▶ Problem to work on: Change "top-left" to "upper-left" throughout all the items below, and write the lines out again with nothing else altered. Leave the pictures out.

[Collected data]
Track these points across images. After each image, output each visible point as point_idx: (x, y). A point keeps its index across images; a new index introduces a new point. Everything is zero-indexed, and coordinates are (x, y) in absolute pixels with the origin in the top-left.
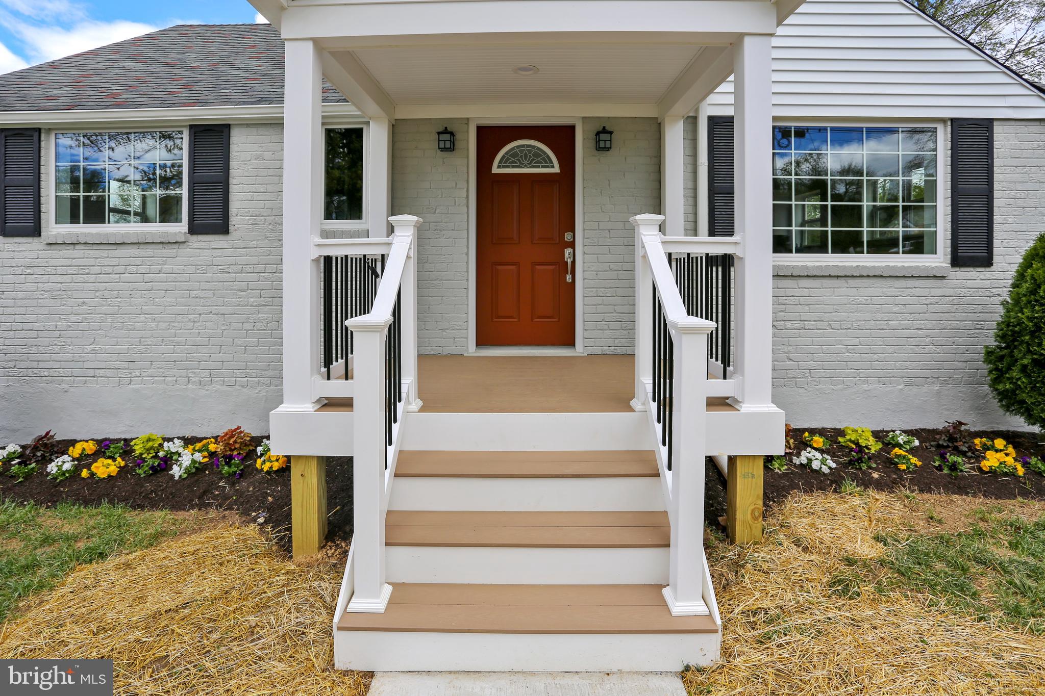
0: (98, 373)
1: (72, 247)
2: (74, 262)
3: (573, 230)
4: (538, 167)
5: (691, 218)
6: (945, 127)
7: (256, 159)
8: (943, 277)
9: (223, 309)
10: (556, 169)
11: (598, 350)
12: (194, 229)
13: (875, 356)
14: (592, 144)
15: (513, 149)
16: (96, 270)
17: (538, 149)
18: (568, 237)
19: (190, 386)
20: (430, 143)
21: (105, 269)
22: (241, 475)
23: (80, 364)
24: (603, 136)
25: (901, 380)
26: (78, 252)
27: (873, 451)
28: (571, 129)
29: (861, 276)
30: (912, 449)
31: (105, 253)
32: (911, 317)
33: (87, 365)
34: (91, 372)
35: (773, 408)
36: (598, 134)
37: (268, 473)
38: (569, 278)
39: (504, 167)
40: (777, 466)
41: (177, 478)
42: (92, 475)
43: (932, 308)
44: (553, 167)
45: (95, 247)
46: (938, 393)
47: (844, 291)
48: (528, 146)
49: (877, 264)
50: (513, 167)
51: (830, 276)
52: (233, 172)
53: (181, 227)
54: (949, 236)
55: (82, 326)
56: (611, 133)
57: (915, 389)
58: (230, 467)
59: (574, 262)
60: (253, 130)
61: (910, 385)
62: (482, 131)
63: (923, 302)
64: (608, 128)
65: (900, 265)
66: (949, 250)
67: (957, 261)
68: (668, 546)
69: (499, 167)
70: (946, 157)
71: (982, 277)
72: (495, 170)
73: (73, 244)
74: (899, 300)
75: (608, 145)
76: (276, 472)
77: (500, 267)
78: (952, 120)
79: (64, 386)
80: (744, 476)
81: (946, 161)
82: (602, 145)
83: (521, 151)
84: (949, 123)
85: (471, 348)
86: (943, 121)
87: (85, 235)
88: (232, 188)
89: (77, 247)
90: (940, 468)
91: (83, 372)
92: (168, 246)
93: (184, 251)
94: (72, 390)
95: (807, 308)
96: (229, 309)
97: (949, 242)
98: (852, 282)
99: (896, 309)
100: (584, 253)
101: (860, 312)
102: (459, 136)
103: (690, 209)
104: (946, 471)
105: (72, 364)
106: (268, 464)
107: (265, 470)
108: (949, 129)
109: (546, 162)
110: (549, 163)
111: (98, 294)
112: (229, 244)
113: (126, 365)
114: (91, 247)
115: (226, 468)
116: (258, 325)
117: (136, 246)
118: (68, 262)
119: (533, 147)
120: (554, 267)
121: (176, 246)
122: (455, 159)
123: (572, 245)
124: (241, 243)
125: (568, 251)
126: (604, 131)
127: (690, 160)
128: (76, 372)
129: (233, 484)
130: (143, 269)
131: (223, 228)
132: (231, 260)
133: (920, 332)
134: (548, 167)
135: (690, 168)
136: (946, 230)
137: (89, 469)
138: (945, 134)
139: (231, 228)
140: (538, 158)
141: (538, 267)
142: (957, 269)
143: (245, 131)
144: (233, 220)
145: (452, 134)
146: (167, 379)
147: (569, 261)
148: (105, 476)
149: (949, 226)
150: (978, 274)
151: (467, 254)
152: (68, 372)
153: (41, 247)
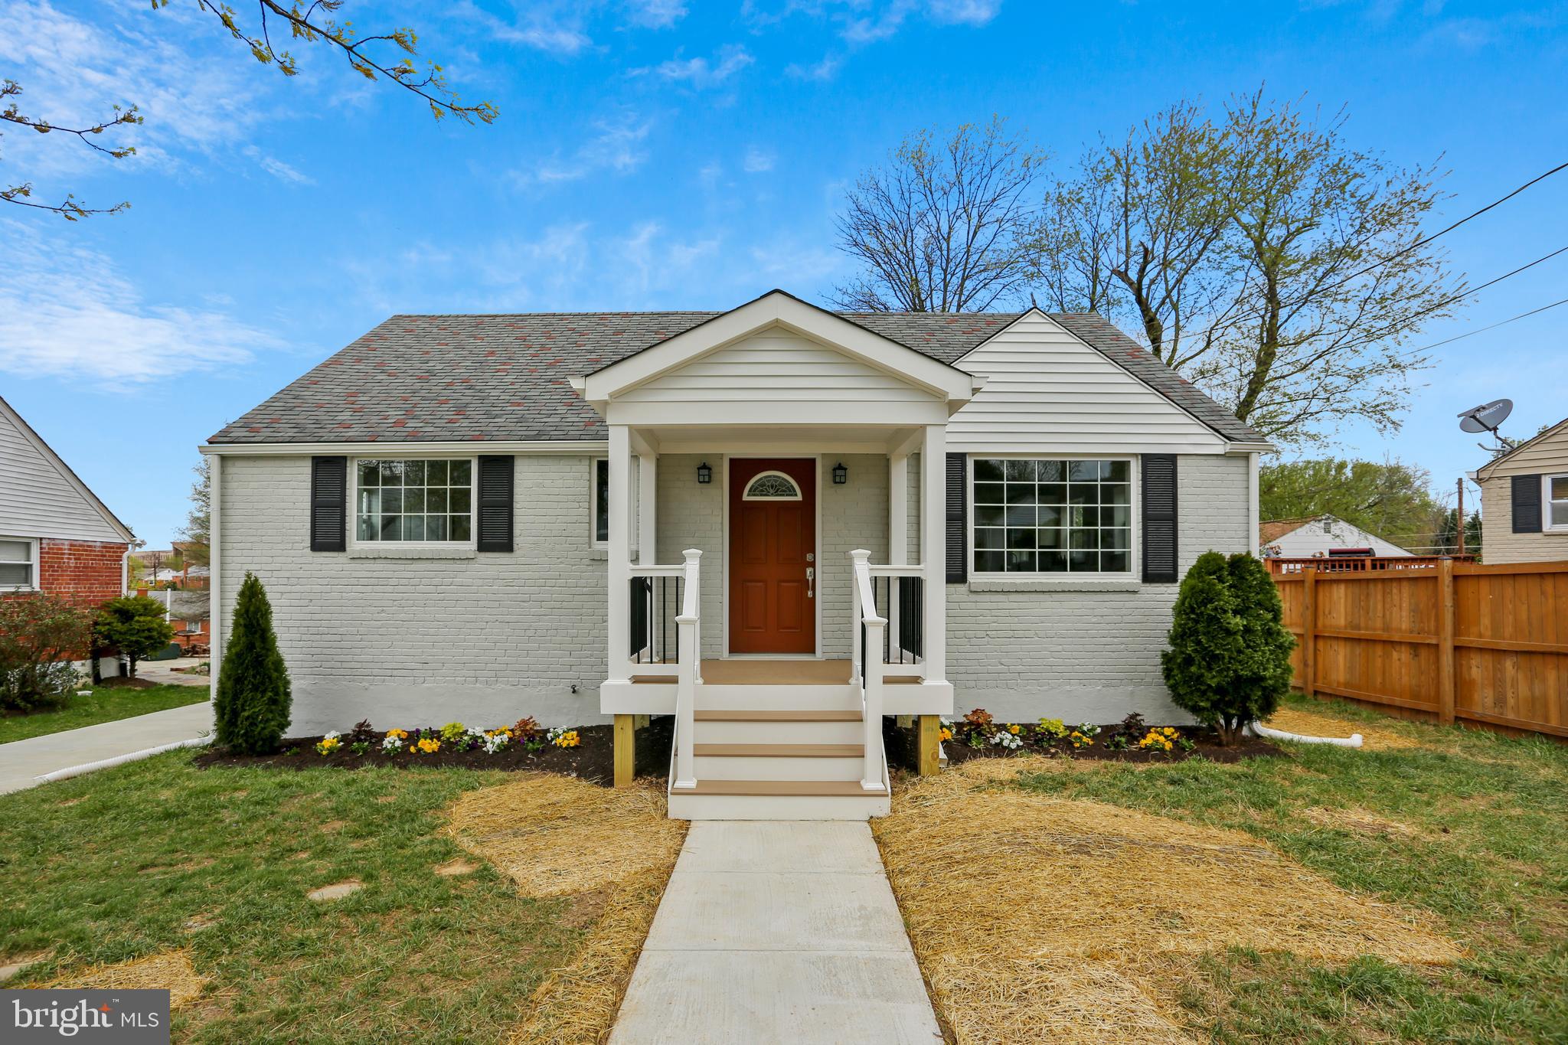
0: (395, 673)
1: (372, 561)
2: (375, 574)
3: (813, 551)
4: (783, 495)
5: (915, 541)
6: (1137, 460)
7: (538, 487)
8: (1135, 592)
9: (508, 618)
10: (799, 498)
11: (835, 656)
12: (483, 547)
13: (1077, 661)
14: (830, 477)
15: (761, 479)
16: (394, 581)
17: (783, 479)
18: (809, 557)
19: (478, 685)
20: (690, 476)
21: (403, 581)
22: (543, 751)
23: (379, 665)
24: (839, 472)
25: (1099, 682)
26: (378, 566)
27: (1060, 736)
28: (812, 462)
29: (1063, 592)
30: (1094, 735)
31: (402, 567)
32: (1108, 627)
33: (385, 665)
34: (389, 672)
35: (947, 683)
36: (834, 470)
37: (566, 748)
38: (810, 593)
39: (754, 495)
40: (974, 743)
41: (491, 753)
42: (419, 750)
43: (1127, 619)
44: (796, 495)
45: (394, 561)
46: (1132, 693)
47: (1048, 604)
48: (774, 476)
49: (1076, 581)
50: (761, 495)
51: (1036, 591)
52: (517, 497)
53: (472, 544)
54: (1141, 557)
55: (382, 631)
56: (845, 469)
57: (1111, 690)
58: (534, 744)
59: (814, 580)
60: (535, 462)
61: (1108, 686)
62: (734, 463)
63: (1118, 613)
64: (843, 465)
65: (1096, 581)
66: (1141, 568)
67: (1148, 578)
68: (863, 756)
69: (748, 495)
70: (1138, 487)
71: (1169, 592)
72: (746, 498)
73: (374, 558)
74: (1097, 612)
75: (843, 480)
76: (572, 748)
77: (749, 584)
78: (1143, 455)
79: (365, 684)
80: (926, 730)
81: (1138, 490)
82: (838, 480)
83: (768, 481)
84: (1140, 457)
85: (725, 654)
86: (1136, 455)
87: (386, 551)
88: (516, 511)
89: (378, 561)
90: (1108, 747)
91: (382, 672)
92: (459, 562)
93: (472, 566)
94: (372, 687)
95: (1016, 619)
96: (513, 618)
97: (1140, 561)
98: (1056, 596)
99: (1094, 620)
100: (823, 573)
101: (1062, 623)
102: (714, 470)
103: (914, 534)
104: (1112, 749)
105: (371, 665)
106: (566, 742)
107: (564, 746)
108: (1140, 461)
109: (790, 491)
110: (791, 491)
111: (395, 603)
112: (513, 561)
113: (420, 666)
114: (389, 561)
115: (531, 745)
116: (539, 632)
117: (430, 561)
118: (369, 574)
119: (779, 477)
120: (795, 584)
121: (467, 562)
122: (710, 490)
123: (813, 564)
124: (523, 560)
125: (809, 570)
126: (840, 467)
127: (913, 491)
128: (375, 672)
129: (538, 757)
130: (436, 581)
131: (507, 546)
132: (515, 575)
133: (1116, 640)
134: (791, 495)
135: (914, 498)
136: (1138, 551)
137: (416, 746)
138: (1138, 466)
139: (515, 546)
140: (782, 488)
141: (783, 584)
142: (1148, 585)
143: (526, 461)
144: (517, 540)
145: (710, 469)
146: (457, 679)
147: (810, 579)
148: (430, 751)
149: (1140, 547)
150: (1165, 589)
151: (722, 572)
152: (368, 672)
153: (345, 560)
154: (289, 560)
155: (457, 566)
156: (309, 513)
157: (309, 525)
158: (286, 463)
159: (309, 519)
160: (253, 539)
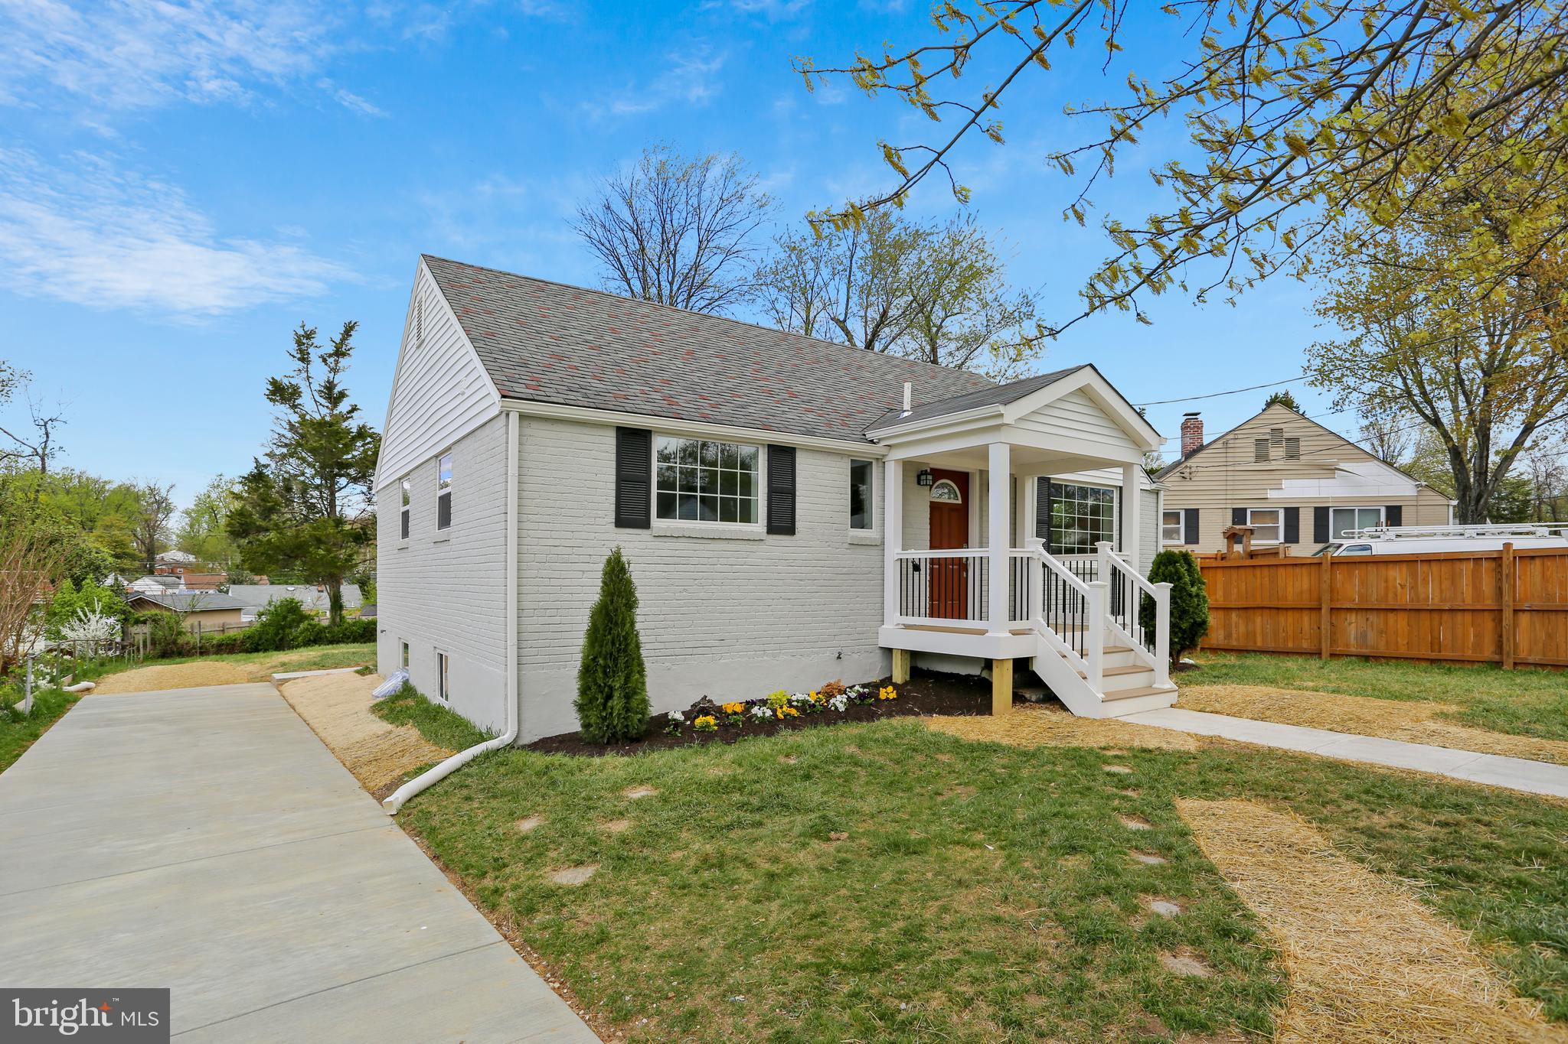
0: (696, 651)
1: (677, 540)
2: (677, 553)
3: (967, 542)
6: (1117, 490)
7: (813, 478)
9: (789, 595)
12: (771, 530)
16: (695, 561)
18: (965, 547)
21: (702, 560)
23: (681, 644)
26: (679, 544)
31: (701, 547)
33: (686, 644)
34: (690, 651)
45: (695, 540)
52: (798, 486)
53: (761, 527)
55: (684, 610)
60: (809, 454)
70: (1117, 507)
73: (672, 536)
79: (667, 664)
84: (1119, 488)
88: (798, 499)
91: (683, 651)
92: (750, 543)
93: (762, 547)
94: (673, 667)
105: (673, 645)
111: (696, 582)
112: (796, 543)
113: (717, 643)
114: (690, 540)
117: (725, 542)
118: (670, 553)
121: (759, 543)
124: (805, 543)
128: (678, 651)
130: (732, 561)
131: (790, 530)
132: (795, 556)
138: (1117, 494)
139: (797, 530)
143: (806, 454)
144: (798, 524)
146: (749, 653)
152: (668, 652)
153: (650, 538)
154: (592, 535)
155: (749, 547)
156: (613, 486)
157: (613, 500)
158: (586, 430)
159: (613, 493)
160: (551, 511)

▶ Exercise answer:
Track these points across images. After each image, output each visible point as point_idx: (x, y). A point keeps its index across images; a new index introduces a new point. Everything is zero-indexed, and coordinates are (x, y) in absolute pixels with the origin in the upper-left.
0: (98, 373)
1: (72, 247)
2: (74, 262)
3: (573, 230)
4: (538, 167)
5: (691, 218)
6: (945, 127)
7: (256, 159)
8: (943, 277)
9: (223, 309)
10: (556, 169)
11: (598, 350)
12: (194, 229)
13: (875, 356)
14: (592, 144)
15: (513, 149)
16: (96, 270)
17: (538, 149)
18: (568, 237)
19: (190, 386)
20: (430, 143)
21: (105, 269)
22: (241, 475)
23: (80, 364)
24: (603, 136)
25: (901, 380)
26: (78, 252)
27: (873, 451)
28: (571, 129)
29: (861, 276)
30: (912, 449)
31: (105, 253)
32: (911, 317)
33: (87, 365)
34: (91, 372)
35: (773, 408)
36: (598, 134)
37: (268, 473)
38: (569, 278)
39: (504, 167)
40: (777, 466)
41: (177, 478)
42: (92, 475)
43: (932, 308)
44: (553, 167)
45: (95, 247)
46: (938, 393)
47: (844, 291)
48: (528, 146)
49: (877, 264)
50: (513, 167)
51: (830, 276)
52: (233, 172)
53: (181, 227)
54: (949, 236)
55: (82, 326)
56: (611, 133)
57: (915, 389)
58: (230, 467)
59: (574, 262)
60: (253, 130)
61: (910, 385)
62: (482, 131)
63: (923, 302)
64: (608, 128)
65: (900, 265)
66: (949, 250)
67: (957, 261)
68: (668, 546)
69: (499, 167)
70: (946, 157)
71: (982, 277)
72: (495, 170)
73: (73, 244)
74: (899, 300)
75: (608, 145)
76: (276, 472)
77: (500, 267)
78: (952, 120)
79: (64, 386)
80: (744, 476)
81: (946, 161)
82: (602, 145)
83: (521, 151)
84: (949, 123)
85: (471, 348)
86: (943, 121)
87: (85, 235)
88: (232, 188)
89: (77, 247)
90: (940, 468)
91: (83, 372)
92: (168, 246)
93: (184, 251)
94: (72, 390)
95: (807, 308)
96: (229, 309)
97: (949, 242)
98: (852, 282)
99: (896, 309)
100: (584, 253)
101: (860, 312)
102: (459, 136)
103: (690, 209)
104: (946, 471)
105: (72, 364)
106: (268, 464)
107: (265, 470)
108: (949, 129)
109: (546, 162)
110: (549, 163)
111: (98, 294)
112: (229, 244)
113: (126, 365)
114: (91, 247)
115: (226, 468)
116: (258, 325)
117: (136, 246)
118: (68, 262)
119: (533, 147)
120: (554, 267)
121: (176, 246)
122: (455, 159)
123: (572, 245)
124: (241, 243)
125: (568, 251)
126: (604, 131)
127: (690, 160)
128: (76, 372)
129: (233, 484)
130: (143, 269)
131: (223, 228)
132: (231, 260)
133: (920, 332)
134: (548, 167)
135: (690, 168)
136: (946, 230)
137: (89, 469)
138: (945, 134)
139: (231, 228)
140: (538, 158)
141: (538, 267)
142: (957, 269)
143: (245, 131)
144: (233, 220)
145: (452, 134)
146: (167, 379)
147: (569, 261)
148: (105, 476)
149: (949, 226)
150: (978, 274)
151: (467, 254)
152: (68, 372)
153: (41, 247)
0: (395, 673)
1: (372, 561)
2: (375, 574)
3: (813, 551)
4: (783, 495)
5: (915, 541)
6: (1137, 460)
7: (538, 487)
8: (1135, 592)
9: (508, 618)
10: (799, 498)
11: (835, 656)
12: (483, 547)
13: (1077, 661)
14: (830, 477)
15: (761, 479)
16: (394, 581)
17: (783, 479)
18: (809, 557)
19: (478, 685)
20: (690, 476)
21: (403, 581)
22: (543, 751)
23: (379, 665)
24: (839, 472)
25: (1099, 682)
26: (378, 566)
27: (1060, 736)
28: (812, 462)
29: (1063, 592)
30: (1094, 735)
31: (402, 567)
32: (1108, 627)
33: (385, 665)
34: (389, 672)
35: (947, 683)
36: (834, 470)
37: (566, 748)
38: (810, 593)
39: (754, 495)
40: (974, 743)
41: (491, 753)
42: (419, 750)
43: (1127, 619)
44: (796, 495)
45: (394, 561)
46: (1132, 693)
47: (1048, 604)
48: (774, 476)
49: (1076, 581)
50: (761, 495)
51: (1036, 591)
52: (517, 497)
53: (472, 544)
54: (1141, 557)
55: (382, 631)
56: (845, 469)
57: (1111, 690)
58: (534, 744)
59: (814, 580)
60: (535, 462)
61: (1108, 686)
62: (734, 463)
63: (1118, 613)
64: (843, 465)
65: (1096, 581)
66: (1141, 568)
67: (1148, 578)
68: (863, 756)
69: (748, 495)
70: (1138, 487)
71: (1169, 592)
72: (746, 498)
73: (374, 558)
74: (1097, 612)
75: (843, 480)
76: (572, 748)
77: (749, 584)
78: (1143, 455)
79: (365, 684)
80: (926, 730)
81: (1138, 490)
82: (838, 480)
83: (768, 481)
84: (1140, 457)
85: (725, 654)
86: (1136, 455)
87: (386, 551)
88: (516, 511)
89: (378, 561)
90: (1108, 747)
91: (382, 672)
92: (459, 562)
93: (472, 566)
94: (372, 687)
95: (1016, 619)
96: (513, 618)
97: (1140, 561)
98: (1056, 596)
99: (1094, 620)
100: (823, 573)
101: (1062, 623)
102: (714, 470)
103: (914, 534)
104: (1112, 749)
105: (371, 665)
106: (566, 742)
107: (564, 746)
108: (1140, 461)
109: (790, 491)
110: (791, 491)
111: (395, 603)
112: (513, 561)
113: (420, 666)
114: (389, 561)
115: (531, 745)
116: (539, 632)
117: (430, 561)
118: (369, 574)
119: (779, 477)
120: (795, 584)
121: (467, 562)
122: (710, 490)
123: (813, 564)
124: (523, 560)
125: (809, 570)
126: (840, 467)
127: (913, 491)
128: (375, 672)
129: (538, 757)
130: (436, 581)
131: (507, 546)
132: (515, 575)
133: (1116, 640)
134: (791, 495)
135: (914, 498)
136: (1138, 551)
137: (416, 746)
138: (1138, 466)
139: (515, 546)
140: (782, 488)
141: (783, 584)
142: (1148, 585)
143: (526, 461)
144: (517, 540)
145: (710, 469)
146: (457, 679)
147: (810, 579)
148: (430, 751)
149: (1140, 547)
150: (1165, 589)
151: (722, 572)
152: (368, 672)
153: (345, 560)
154: (289, 560)
155: (457, 566)
156: (309, 513)
157: (309, 525)
158: (286, 463)
159: (309, 519)
160: (253, 539)
0: (696, 651)
1: (677, 540)
2: (677, 553)
3: (967, 542)
6: (1117, 490)
7: (813, 478)
9: (789, 595)
12: (771, 530)
16: (695, 561)
18: (965, 547)
21: (702, 560)
23: (681, 644)
26: (679, 544)
31: (701, 547)
33: (686, 644)
34: (690, 651)
45: (695, 540)
52: (798, 486)
53: (761, 527)
55: (684, 610)
60: (809, 454)
70: (1117, 507)
73: (672, 536)
79: (667, 664)
84: (1119, 488)
88: (798, 499)
91: (683, 651)
92: (750, 543)
93: (762, 547)
94: (673, 667)
105: (673, 645)
111: (696, 582)
112: (796, 543)
113: (717, 643)
114: (690, 540)
117: (725, 542)
118: (670, 553)
121: (759, 543)
124: (805, 543)
128: (678, 651)
130: (732, 561)
131: (790, 530)
132: (795, 556)
138: (1117, 494)
139: (797, 530)
143: (806, 454)
144: (798, 524)
146: (749, 653)
152: (668, 652)
153: (650, 538)
154: (592, 535)
155: (749, 547)
156: (613, 486)
157: (613, 500)
158: (586, 430)
159: (613, 493)
160: (551, 511)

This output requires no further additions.